In fact, it could even be beneficial for businesses to start providing more benefits to zero hours workers. According to financial specialists Reeves Financial “if employees are made aware of and recognise the value of their benefit packages, their confidence in their future and, therefore, the future of the company is raised”.
Not all zero hours contracts are created equal, so it is important for both employers and employees to understand their contract and what it means for them.
When is it appropriate to use zero-hour contracts?
There are certain times that it can be completely appropriate for businesses to utilise zero-hour contracts. For example, when a business has just started and does not yet understand demand, peak times, or the level of its customer base.

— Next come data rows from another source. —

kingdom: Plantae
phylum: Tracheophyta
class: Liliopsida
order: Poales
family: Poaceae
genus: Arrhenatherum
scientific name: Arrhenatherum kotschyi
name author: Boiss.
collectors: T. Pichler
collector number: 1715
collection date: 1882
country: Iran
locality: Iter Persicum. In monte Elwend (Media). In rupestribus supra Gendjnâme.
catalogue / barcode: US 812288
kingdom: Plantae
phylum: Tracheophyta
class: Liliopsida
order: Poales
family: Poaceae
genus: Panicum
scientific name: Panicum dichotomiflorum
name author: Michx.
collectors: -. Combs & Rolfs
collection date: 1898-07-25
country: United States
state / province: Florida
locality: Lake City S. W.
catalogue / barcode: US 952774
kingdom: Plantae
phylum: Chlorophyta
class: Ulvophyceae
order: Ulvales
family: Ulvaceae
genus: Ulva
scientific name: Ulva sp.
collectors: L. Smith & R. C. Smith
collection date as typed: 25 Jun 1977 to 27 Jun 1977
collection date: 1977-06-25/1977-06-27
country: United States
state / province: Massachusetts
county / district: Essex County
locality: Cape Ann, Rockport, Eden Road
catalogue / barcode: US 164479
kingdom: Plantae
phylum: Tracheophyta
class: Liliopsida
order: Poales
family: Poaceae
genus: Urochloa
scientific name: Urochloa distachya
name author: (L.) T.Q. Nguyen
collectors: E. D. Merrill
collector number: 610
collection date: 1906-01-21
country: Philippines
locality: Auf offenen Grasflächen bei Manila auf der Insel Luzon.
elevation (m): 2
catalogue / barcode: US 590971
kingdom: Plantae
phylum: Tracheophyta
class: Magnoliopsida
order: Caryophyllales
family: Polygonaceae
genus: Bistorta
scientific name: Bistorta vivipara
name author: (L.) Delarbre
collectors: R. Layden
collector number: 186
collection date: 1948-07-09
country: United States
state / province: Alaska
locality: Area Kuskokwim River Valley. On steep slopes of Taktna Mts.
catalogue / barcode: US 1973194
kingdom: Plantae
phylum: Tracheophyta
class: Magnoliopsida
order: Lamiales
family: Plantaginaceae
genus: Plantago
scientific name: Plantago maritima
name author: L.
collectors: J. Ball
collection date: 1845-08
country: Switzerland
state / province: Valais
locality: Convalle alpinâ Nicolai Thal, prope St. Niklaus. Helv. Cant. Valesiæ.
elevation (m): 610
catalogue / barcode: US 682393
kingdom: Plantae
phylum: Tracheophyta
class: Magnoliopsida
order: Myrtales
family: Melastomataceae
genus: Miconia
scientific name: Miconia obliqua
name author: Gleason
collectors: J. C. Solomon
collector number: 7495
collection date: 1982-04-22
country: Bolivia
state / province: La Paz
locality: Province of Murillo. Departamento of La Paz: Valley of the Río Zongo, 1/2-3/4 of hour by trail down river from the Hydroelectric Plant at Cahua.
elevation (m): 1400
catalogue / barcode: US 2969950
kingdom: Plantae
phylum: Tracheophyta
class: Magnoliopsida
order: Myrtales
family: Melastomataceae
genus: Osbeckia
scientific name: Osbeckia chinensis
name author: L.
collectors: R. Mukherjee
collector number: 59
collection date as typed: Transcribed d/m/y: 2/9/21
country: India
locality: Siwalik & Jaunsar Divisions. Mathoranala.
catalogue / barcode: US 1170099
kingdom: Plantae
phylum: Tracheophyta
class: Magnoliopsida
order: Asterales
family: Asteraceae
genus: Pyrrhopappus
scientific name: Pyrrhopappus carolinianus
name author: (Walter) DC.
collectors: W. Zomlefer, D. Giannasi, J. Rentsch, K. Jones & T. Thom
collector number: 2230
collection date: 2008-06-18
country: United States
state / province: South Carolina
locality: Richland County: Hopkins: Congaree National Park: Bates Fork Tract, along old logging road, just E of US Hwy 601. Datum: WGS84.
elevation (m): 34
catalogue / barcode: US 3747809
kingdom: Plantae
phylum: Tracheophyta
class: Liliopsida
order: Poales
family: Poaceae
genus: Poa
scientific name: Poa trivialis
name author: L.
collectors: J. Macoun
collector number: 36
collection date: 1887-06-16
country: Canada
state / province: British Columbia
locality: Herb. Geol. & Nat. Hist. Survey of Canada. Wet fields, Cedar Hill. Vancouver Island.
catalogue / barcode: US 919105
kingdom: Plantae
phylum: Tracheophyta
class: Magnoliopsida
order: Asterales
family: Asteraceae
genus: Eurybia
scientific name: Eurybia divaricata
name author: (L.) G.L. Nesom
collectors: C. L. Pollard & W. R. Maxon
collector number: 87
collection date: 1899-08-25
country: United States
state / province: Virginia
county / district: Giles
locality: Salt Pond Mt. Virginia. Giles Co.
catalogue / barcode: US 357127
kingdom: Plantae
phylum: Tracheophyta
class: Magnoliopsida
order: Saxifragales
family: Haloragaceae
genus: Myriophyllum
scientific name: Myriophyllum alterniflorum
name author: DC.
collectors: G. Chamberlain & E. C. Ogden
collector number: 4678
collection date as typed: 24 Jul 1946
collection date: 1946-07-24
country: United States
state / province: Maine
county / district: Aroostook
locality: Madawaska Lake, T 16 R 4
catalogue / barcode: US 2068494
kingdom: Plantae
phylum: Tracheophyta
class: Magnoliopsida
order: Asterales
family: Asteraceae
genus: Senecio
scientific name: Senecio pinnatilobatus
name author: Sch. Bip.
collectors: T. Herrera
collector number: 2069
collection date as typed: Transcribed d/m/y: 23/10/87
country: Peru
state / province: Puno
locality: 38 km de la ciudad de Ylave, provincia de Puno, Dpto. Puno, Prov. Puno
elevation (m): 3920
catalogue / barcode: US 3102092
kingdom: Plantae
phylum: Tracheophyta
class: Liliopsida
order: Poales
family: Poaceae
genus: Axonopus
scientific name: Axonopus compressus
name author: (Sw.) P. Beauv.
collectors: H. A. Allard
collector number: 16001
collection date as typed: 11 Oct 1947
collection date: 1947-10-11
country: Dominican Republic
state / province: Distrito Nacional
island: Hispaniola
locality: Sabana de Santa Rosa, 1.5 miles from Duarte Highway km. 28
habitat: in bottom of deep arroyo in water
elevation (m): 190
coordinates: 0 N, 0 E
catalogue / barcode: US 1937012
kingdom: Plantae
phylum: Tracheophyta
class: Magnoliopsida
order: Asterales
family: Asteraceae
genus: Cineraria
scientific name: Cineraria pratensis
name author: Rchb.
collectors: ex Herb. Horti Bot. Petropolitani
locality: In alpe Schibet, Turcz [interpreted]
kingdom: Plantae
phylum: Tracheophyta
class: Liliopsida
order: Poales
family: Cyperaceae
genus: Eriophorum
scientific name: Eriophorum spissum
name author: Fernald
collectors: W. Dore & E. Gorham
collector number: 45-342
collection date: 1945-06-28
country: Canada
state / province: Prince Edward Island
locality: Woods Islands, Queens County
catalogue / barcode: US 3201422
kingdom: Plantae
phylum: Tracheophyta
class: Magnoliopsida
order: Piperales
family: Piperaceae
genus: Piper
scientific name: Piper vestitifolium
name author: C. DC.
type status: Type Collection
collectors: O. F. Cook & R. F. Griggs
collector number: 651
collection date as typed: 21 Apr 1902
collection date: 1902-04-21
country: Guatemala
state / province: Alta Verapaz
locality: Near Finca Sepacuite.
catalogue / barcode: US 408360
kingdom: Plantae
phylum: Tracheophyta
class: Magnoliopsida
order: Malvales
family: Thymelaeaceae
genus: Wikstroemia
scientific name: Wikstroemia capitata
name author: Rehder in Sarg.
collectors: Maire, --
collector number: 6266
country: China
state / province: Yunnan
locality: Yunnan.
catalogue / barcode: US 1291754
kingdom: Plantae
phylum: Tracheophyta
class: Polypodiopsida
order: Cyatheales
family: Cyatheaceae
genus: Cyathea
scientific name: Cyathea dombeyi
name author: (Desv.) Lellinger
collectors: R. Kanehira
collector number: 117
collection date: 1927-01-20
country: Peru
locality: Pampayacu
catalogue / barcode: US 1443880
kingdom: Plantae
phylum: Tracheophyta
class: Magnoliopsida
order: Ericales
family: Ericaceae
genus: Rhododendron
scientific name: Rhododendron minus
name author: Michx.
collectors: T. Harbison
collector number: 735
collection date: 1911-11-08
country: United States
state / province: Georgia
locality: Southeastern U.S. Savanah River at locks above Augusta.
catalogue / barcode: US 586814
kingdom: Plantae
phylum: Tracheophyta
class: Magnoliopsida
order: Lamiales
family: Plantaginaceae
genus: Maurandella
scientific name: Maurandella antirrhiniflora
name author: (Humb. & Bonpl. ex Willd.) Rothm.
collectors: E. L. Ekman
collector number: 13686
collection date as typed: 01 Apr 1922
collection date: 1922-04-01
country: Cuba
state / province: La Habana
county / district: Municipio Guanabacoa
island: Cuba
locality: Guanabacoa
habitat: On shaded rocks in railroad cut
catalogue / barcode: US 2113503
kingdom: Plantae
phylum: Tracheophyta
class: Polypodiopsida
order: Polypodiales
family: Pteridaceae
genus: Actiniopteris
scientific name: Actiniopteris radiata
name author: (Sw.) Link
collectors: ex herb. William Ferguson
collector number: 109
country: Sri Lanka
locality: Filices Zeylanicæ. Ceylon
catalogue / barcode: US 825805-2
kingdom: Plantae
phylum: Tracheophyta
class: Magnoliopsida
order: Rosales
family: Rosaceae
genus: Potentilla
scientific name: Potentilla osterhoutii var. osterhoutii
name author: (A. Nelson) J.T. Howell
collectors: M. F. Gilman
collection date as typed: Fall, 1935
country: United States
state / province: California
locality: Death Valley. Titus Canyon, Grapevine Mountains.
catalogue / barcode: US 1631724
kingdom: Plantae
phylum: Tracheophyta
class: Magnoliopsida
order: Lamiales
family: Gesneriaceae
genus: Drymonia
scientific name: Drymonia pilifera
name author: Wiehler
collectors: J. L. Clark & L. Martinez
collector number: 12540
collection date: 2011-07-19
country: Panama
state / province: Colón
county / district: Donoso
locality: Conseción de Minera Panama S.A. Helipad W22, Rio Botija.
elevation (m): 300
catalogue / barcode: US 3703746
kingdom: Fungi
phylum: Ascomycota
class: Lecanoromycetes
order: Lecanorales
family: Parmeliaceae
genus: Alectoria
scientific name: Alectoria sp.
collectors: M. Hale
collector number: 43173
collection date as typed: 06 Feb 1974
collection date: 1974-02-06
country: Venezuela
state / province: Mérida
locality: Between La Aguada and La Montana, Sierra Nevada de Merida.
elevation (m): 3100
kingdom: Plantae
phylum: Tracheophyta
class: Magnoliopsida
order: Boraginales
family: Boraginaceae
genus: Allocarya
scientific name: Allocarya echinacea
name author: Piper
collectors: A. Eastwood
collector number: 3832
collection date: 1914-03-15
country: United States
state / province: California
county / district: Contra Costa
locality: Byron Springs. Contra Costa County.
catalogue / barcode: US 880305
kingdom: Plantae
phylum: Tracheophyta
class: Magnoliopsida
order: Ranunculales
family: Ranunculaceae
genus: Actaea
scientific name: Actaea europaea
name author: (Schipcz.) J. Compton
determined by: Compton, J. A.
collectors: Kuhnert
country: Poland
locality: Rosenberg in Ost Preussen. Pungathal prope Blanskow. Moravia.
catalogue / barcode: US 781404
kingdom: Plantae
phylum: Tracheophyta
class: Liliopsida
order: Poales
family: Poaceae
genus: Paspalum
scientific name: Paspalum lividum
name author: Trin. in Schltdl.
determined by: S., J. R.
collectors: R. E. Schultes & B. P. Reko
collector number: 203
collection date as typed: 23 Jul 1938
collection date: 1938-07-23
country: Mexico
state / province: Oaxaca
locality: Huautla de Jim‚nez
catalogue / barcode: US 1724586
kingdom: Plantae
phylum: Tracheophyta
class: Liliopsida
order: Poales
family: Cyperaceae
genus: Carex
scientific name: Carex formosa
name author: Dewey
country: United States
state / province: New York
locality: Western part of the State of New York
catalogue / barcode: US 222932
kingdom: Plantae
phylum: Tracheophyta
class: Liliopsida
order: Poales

Another reason that employers could legitimately use zero-hour contracts is if they have seasonal work, where staff are required in order to deal with huge demand at certain times of year.
Ultimately, it should never be used to attempt to circumvent employment and not give standard workers what they should be owed in terms of job security, regular earnings, and employee benefits.
It remains the case that with regard to zero-hour contracts, the balance of power stays firmly in the hands of the employer. The puts an onus on business owners to use zero-hour contracts responsibility – specifically, by doing so only when necessary and when it is the preference of the employee.
The concept of these contracts does not need to be intrinsically ‘wrong’ – but we need to ensure that they are not being abused in order as a way for employers to have a greater level of control over their staff.